La nostra opinione pubblica (ma non necessariamente i nostri media) era già stata scandalizzata quando Washington e Londra hanno deciso di fornire a Kiev bombe a grappolo, conosciute per creare dei disastri umani immensi anche dopo molto tempo da quando sono state usate.

Ma a settembre si è fatto un nuovo passo verso l’orrore totale: Washington ha rivendicato d’essere pronti a fornire a Kiev armi all’uranio impoverito. Forse vale la pena di ricordare come queste armi abbiano provocato parecchi morti, soprattutto per cancro e malattie autoimmuni, in Serbia anche molti anni dopo che erano state usate durante la guerra d’aggressione della NATO a Belgrado. Guerra, tra l’altro, anche ciò sempre dimenticato dai nostri media, contraria al diritto internazionale. 

Già oggi l’esercito ucraino, a parte la copertura aerea ancora insufficiente (presto però arriveranno gli F16) è molto meglio equipaggiato che non l’esercito russo, parecchio invecchiato ed azzoppato, tant’è vero che dal punto di vista delle armi convenzionali è sicuramente inferiore p.es. all’esercito turco.
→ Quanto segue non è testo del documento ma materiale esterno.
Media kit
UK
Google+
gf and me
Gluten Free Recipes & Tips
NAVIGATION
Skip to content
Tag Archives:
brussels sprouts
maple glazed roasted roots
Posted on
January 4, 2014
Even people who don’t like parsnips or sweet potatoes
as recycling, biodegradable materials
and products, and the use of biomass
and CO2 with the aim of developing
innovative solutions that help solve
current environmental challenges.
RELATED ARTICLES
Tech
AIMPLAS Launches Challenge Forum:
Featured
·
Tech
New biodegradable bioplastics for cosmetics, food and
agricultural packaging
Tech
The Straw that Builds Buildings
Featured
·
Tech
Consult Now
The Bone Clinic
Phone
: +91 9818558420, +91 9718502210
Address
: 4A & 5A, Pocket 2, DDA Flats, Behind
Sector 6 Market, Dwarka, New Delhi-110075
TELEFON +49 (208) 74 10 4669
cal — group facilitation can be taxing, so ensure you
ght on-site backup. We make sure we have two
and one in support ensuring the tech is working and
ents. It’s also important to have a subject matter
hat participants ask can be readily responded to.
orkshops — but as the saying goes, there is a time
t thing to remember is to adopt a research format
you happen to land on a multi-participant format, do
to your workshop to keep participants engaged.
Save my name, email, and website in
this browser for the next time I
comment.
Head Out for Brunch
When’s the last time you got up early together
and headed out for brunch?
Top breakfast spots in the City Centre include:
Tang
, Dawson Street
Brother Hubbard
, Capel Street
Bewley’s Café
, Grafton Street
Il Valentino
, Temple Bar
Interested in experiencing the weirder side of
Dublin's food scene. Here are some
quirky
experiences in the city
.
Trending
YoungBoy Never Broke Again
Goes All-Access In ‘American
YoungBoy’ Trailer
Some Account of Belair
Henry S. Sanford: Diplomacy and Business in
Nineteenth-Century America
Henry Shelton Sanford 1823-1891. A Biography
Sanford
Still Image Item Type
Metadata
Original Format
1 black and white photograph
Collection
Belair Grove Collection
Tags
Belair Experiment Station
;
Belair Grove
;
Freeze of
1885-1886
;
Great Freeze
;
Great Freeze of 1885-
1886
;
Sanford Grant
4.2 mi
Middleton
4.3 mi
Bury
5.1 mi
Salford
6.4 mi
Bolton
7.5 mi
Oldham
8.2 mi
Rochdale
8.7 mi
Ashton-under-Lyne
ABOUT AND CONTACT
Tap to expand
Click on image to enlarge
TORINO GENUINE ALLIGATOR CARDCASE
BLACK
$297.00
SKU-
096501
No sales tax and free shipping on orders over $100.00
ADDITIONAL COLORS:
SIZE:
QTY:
Il pericolo in questa guerra viene però dal fatto che la Russia è tuttora la seconda potenza nucleare mondiale e che quindi ciò potrebbe facilmente portare, se si arriva ad un’ulteriore escalation, all’olocausto atomico.

Non è neanche ben chiaro perché all’Ucraina si forniscono queste armi, tra l’altro vietate dagli accordi tra la stragrande maggioranza delle nazioni. Forse perché la Russia ha più soldati a disposizione e quindi si vuole creare un clima di terrore massimo? Sono questi i valori della democrazia occidentale per cui Washington, Londra e la NATO continuano a sostenere che bisogna battersi sino all’ultimo soldato ucraino per sconfiggere la Russia?